If the quotient `(P(x))/(q(x))` follows the conditions above, then you need to use partial fraction decomposition and then you may split the integral, using its property of linearity, into simpler integrals.

The following example will show you how this thing works, such that:

`int 1/((x - 2)(x - 3)) dx`

You need to notice that differentiating the polynomial `((x - 2)(x - 3))` does not give 1, hence, you may use partial fraction decomposition, such that:

`1/((x - 2)(x - 3)) = A/(x - 2) + B/(x - 3` )

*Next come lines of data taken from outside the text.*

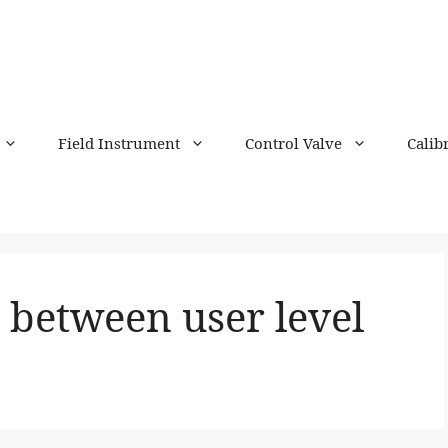
Field Instrument
Control Valve
Calib
 between user level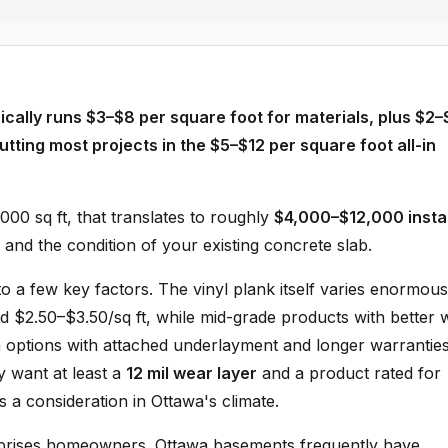
ically runs $3–$8 per square foot for materials, plus $2–
putting most projects in the $5–$12 per square foot all-in
00 sq ft, that translates to roughly
$4,000–$12,000 insta
and the condition of your existing concrete slab.
a few key factors. The vinyl plank itself varies enormou
nd $2.50–$3.50/sq ft, while mid-grade products with better 
m options with attached underlayment and longer warrantie
y want at least a
12 mil wear layer
and a product rated for
s a consideration in Ottawa's climate.
prises homeowners. Ottawa basements frequently have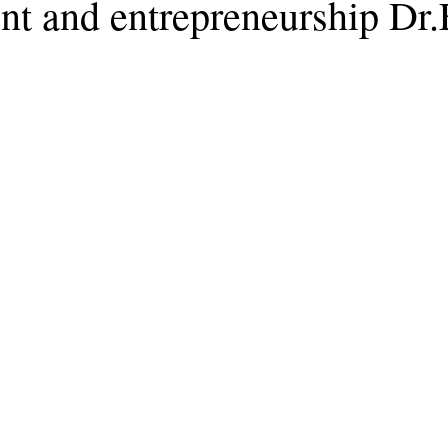
t and entrepreneurship Dr.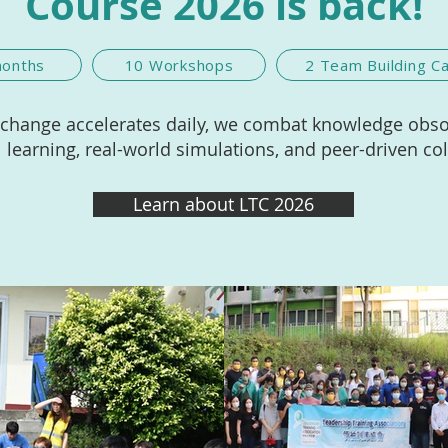
Course 2026 is back!
months
10 Workshops
2 Team Building 
 change accelerates daily, we combat knowledge obs
l learning, real-world simulations, and peer-driven co
Learn about LTC 2026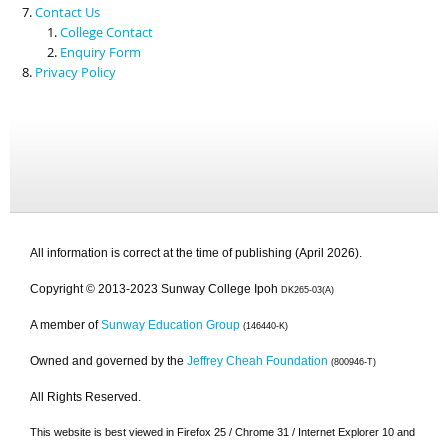
Contact Us
College Contact
Enquiry Form
Privacy Policy
All information is correct at the time of publishing (April 2026).
Copyright © 2013-2023 Sunway College Ipoh
DK265-03(A)
A member of
Sunway Education Group
(146440-K)
Owned and governed by the
Jeffrey Cheah Foundation
(800946-T)
All Rights Reserved.
This website is best viewed in Firefox 25 / Chrome 31 / Internet Explorer 10 and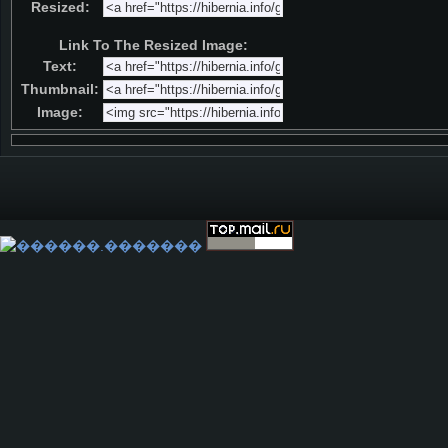
Resized:
Link To The Resized Image:
Text:
Thumbnail:
Image: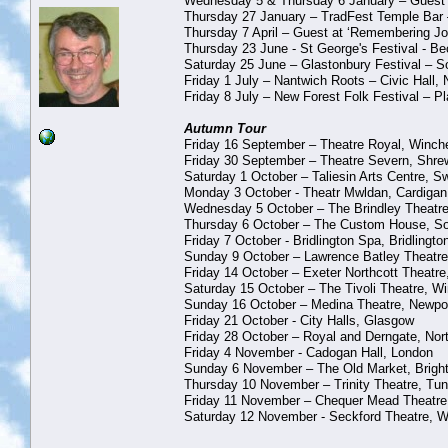
Wednesday 5 & Thursday 6 January – Guest at 
Thursday 27 January – TradFest Temple Bar 
Thursday 7 April – Guest at ‘Remembering Joh
Thursday 23 June - St George's Festival - 
Saturday 25 June – Glastonbury Festival – 
Friday 1 July – Nantwich Roots – Civic Hall,
Friday 8 July – New Forest Folk Festival – Pl
Autumn Tour
Friday 16 September – Theatre Royal, Winch
Friday 30 September – Theatre Severn, Shre
Saturday 1 October – Taliesin Arts Centre, 
Monday 3 October - Theatr Mwldan, Cardigan
Wednesday 5 October – The Brindley Theatre
Thursday 6 October – The Custom House, So
Friday 7 October - Bridlington Spa, Bridlingto
Sunday 9 October – Lawrence Batley Theatre,
Friday 14 October – Exeter Northcott Theatre
Saturday 15 October – The Tivoli Theatre, W
Sunday 16 October – Medina Theatre, Newport
Friday 21 October - City Halls, Glasgow
Friday 28 October – Royal and Derngate, No
Friday 4 November - Cadogan Hall, London
Sunday 6 November – The Old Market, Brigh
Thursday 10 November – Trinity Theatre, Tun
Friday 11 November – Chequer Mead Theatre
Saturday 12 November - Seckford Theatre, W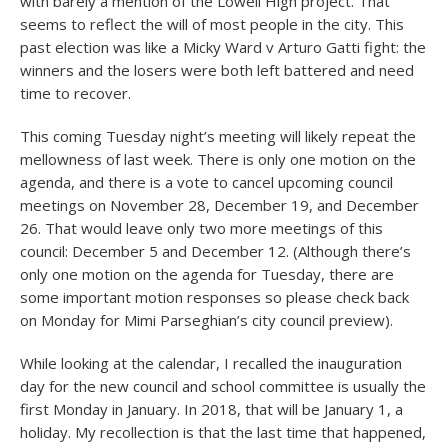
with barely a mention of the Lowell High project. That
seems to reflect the will of most people in the city. This
past election was like a Micky Ward v Arturo Gatti fight: the
winners and the losers were both left battered and need
time to recover.
This coming Tuesday night’s meeting will likely repeat the
mellowness of last week. There is only one motion on the
agenda, and there is a vote to cancel upcoming council
meetings on November 28, December 19, and December
26. That would leave only two more meetings of this
council: December 5 and December 12. (Although there’s
only one motion on the agenda for Tuesday, there are
some important motion responses so please check back
on Monday for Mimi Parseghian’s city council preview).
While looking at the calendar, I recalled the inauguration
day for the new council and school committee is usually the
first Monday in January. In 2018, that will be January 1, a
holiday. My recollection is that the last time that happened,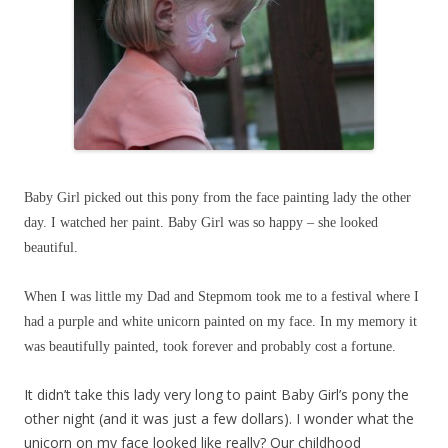
Baby Girl picked out this pony from the face painting lady the other
day. I watched her paint. Baby Girl was so happy – she looked
beautiful.
When I was little my Dad and Stepmom took me to a festival where I
had a purple and white unicorn painted on my face. In my memory it
was beautifully painted, took forever and probably cost a fortune.
It didn’t take this lady very long to paint Baby Girl’s pony the
other night (and it was just a few dollars). I wonder what the
unicorn on my face looked like really? Our childhood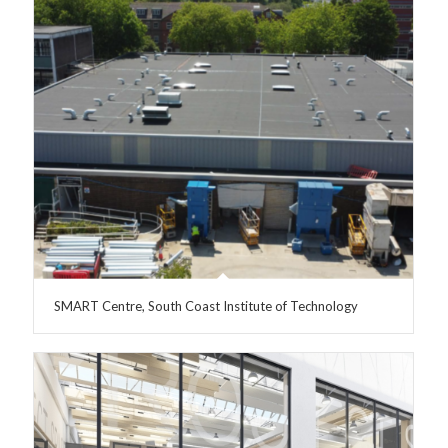
SMART Centre, South Coast Institute of Technology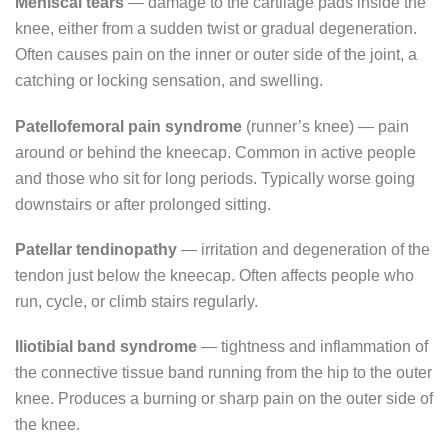
Meniscal tears
— damage to the cartilage pads inside the
knee, either from a sudden twist or gradual degeneration.
Often causes pain on the inner or outer side of the joint, a
catching or locking sensation, and swelling.
Patellofemoral pain syndrome
(runner’s knee) — pain
around or behind the kneecap. Common in active people
and those who sit for long periods. Typically worse going
downstairs or after prolonged sitting.
Patellar tendinopathy
— irritation and degeneration of the
tendon just below the kneecap. Often affects people who
run, cycle, or climb stairs regularly.
Iliotibial band syndrome
— tightness and inflammation of
the connective tissue band running from the hip to the outer
knee. Produces a burning or sharp pain on the outer side of
the knee.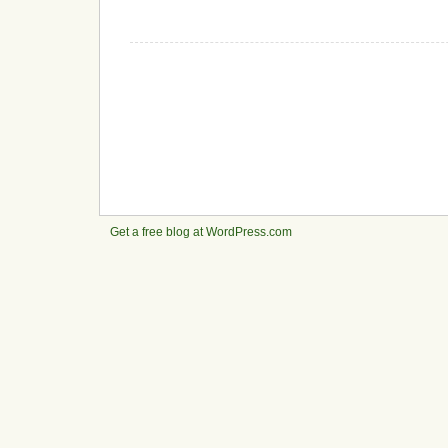
Get a free blog at WordPress.com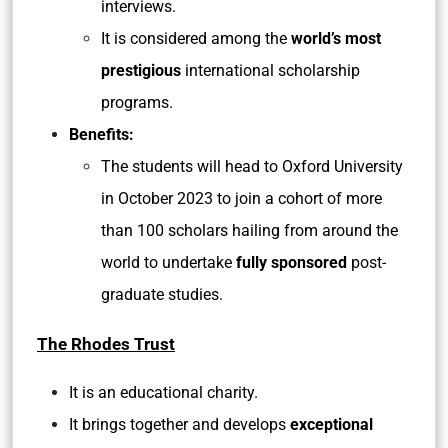
interviews.
It is considered among the
world’s most
prestigious
international scholarship
programs.
Benefits:
The students will head to Oxford University
in October 2023 to join a cohort of more
than 100 scholars hailing from around the
world to undertake
fully sponsored
post-
graduate studies.
The Rhodes Trust
It is an educational charity.
It brings together and develops
exceptional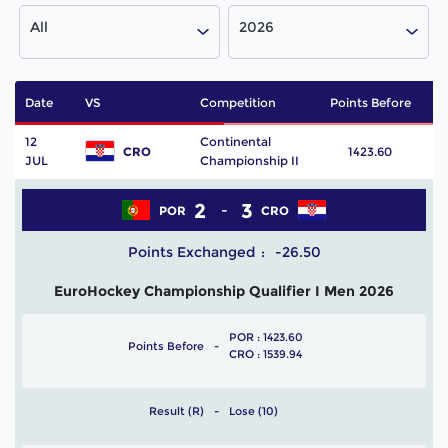
All
2026
Date
VS
Competition
Points Before
P
12
Continental
CRO
1423.60
JUL
Championship II
2
3
POR
CRO
Points Exchanged
-26.50
EuroHockey Championship Qualifier I Men 2026
POR : 1423.60
Points Before
CRO : 1539.94
Result (R)
Lose (10)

Bringing the fractions to a common denominator, yields:

`1 = Ax - 3A + Bx - 2B => 1 = x(A + B) - 3A - 2B`

Equating the coefficients of like powers yields:

`{(A + B = 0),(-3A - 2B = 1):} => 3B - 2B = 1 => B = 1 => A = -1`

`1/((x - 2)(x - 3)) = -1/(x - 2) + 1/(x - 3)`

Integrating both sides yields:

`int 1/((x - 2)(x - 3)) dx = int -1/(x - 2) dx + int 1/(x - 3) dx`

`int 1/((x - 2)(x - 3)) dx = -ln|x - 2| + ln|x - 3| + c`

`int 1/((x - 2)(x - 3)) dx =ln|(x - 3)/(x - 2)| + c`

Hence, the selected example above illustrates how partial fraction decomposition is of big help if substitution does not work.